■ BRANO PROPOSTO:
Mi chiamavo David Raggi

Avevo ventisette anni quella notte tra il 12 e il 13 marzo del 2015, quando insieme ai miei amici mi recai al mio bar preferito a Terni. Quel luogo, uguale a mille altri, aveva la singolarità di trasformare la monotonia di una settimana come tante in una piccola parentesi dedicata a noi, ancora troppo giovani per discutere dei problemi dei ‘grandi’, ma maturi abbastanza da non voler far baldoria; d’altronde era soltanto giovedì, l’indomani tutti a lavorare e a studiare.
Mentre cammino per strada, a catturare la mia attenzione è un mio coetaneo, non si regge in piedi, sarà sicuramente ubriaco, penso fra me e me, valutando l’ipotesi di offrirmi per aiutarlo.

■ ESTRATTO DELLE RIGHE:
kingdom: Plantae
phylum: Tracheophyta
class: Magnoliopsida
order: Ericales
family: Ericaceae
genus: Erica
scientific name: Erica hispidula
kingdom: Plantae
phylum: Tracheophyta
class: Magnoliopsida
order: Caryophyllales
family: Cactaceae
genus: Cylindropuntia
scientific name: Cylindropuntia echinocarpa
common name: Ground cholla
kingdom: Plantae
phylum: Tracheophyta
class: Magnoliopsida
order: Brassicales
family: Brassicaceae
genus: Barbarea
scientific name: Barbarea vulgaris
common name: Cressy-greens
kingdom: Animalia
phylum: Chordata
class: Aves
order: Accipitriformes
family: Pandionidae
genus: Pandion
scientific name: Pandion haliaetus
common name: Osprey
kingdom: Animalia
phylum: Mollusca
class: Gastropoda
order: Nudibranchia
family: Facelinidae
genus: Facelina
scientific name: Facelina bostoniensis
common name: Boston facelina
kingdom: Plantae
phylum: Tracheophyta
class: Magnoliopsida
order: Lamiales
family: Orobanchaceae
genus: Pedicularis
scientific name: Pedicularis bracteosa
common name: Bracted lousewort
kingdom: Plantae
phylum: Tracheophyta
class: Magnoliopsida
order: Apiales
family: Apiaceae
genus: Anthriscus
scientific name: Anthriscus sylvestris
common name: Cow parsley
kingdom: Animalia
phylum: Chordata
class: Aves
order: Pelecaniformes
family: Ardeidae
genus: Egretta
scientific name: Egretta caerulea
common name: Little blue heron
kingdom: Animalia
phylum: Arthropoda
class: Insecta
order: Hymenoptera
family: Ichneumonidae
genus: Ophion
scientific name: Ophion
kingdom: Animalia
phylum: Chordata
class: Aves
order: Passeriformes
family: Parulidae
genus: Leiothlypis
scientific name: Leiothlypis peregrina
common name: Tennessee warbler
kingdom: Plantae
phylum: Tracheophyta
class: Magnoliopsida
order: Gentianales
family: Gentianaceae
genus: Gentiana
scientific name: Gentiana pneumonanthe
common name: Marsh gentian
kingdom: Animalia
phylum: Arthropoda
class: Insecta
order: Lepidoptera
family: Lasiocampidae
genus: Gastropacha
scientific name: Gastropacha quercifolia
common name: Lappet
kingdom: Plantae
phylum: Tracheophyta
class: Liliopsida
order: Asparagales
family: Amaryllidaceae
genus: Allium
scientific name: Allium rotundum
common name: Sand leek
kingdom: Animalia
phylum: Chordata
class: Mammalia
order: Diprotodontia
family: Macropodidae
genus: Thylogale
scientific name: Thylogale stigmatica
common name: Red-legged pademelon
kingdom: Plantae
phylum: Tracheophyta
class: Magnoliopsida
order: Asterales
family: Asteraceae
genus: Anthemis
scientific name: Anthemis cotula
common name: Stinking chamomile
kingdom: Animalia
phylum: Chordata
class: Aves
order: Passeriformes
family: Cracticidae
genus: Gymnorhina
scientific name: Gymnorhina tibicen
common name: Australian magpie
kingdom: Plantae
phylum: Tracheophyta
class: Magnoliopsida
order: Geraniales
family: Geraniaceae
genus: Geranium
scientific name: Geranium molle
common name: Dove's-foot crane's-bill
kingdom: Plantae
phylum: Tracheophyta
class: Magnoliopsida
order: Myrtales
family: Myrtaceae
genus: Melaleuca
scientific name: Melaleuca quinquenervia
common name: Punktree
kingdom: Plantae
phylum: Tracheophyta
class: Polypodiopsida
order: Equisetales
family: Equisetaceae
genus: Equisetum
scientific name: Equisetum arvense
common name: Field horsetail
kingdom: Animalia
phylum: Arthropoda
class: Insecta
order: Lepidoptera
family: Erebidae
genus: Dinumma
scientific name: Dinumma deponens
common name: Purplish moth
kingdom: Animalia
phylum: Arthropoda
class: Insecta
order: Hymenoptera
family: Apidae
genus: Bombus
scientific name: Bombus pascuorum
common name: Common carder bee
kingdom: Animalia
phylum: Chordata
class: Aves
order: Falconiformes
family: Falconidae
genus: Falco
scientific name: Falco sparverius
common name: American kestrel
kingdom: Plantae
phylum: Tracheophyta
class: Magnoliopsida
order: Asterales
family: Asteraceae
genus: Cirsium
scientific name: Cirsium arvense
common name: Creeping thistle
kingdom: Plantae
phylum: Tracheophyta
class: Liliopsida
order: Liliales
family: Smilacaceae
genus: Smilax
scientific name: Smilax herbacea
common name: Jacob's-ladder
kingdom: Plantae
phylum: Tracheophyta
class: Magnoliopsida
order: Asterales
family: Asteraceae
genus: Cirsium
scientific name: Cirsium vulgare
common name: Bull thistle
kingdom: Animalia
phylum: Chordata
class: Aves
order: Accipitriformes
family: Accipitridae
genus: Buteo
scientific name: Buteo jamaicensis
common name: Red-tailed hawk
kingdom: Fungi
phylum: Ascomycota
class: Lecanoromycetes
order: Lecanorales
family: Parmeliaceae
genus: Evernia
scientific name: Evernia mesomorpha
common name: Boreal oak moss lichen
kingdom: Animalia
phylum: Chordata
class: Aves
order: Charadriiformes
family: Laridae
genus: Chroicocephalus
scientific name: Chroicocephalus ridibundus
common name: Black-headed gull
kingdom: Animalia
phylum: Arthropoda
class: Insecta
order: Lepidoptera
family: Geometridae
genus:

■ CONSEGNA:
Riscrivi senza modifiche tutta la parte del brano proposto che va da "Mi chiamavo David" fino a "e a studiare.".

■ SOLUZIONE:
Mi chiamavo David Raggi

Avevo ventisette anni quella notte tra il 12 e il 13 marzo del 2015, quando insieme ai miei amici mi recai al mio bar preferito a Terni. Quel luogo, uguale a mille altri, aveva la singolarità di trasformare la monotonia di una settimana come tante in una piccola parentesi dedicata a noi, ancora troppo giovani per discutere dei problemi dei ‘grandi’, ma maturi abbastanza da non voler far baldoria; d’altronde era soltanto giovedì, l’indomani tutti a lavorare e a studiare.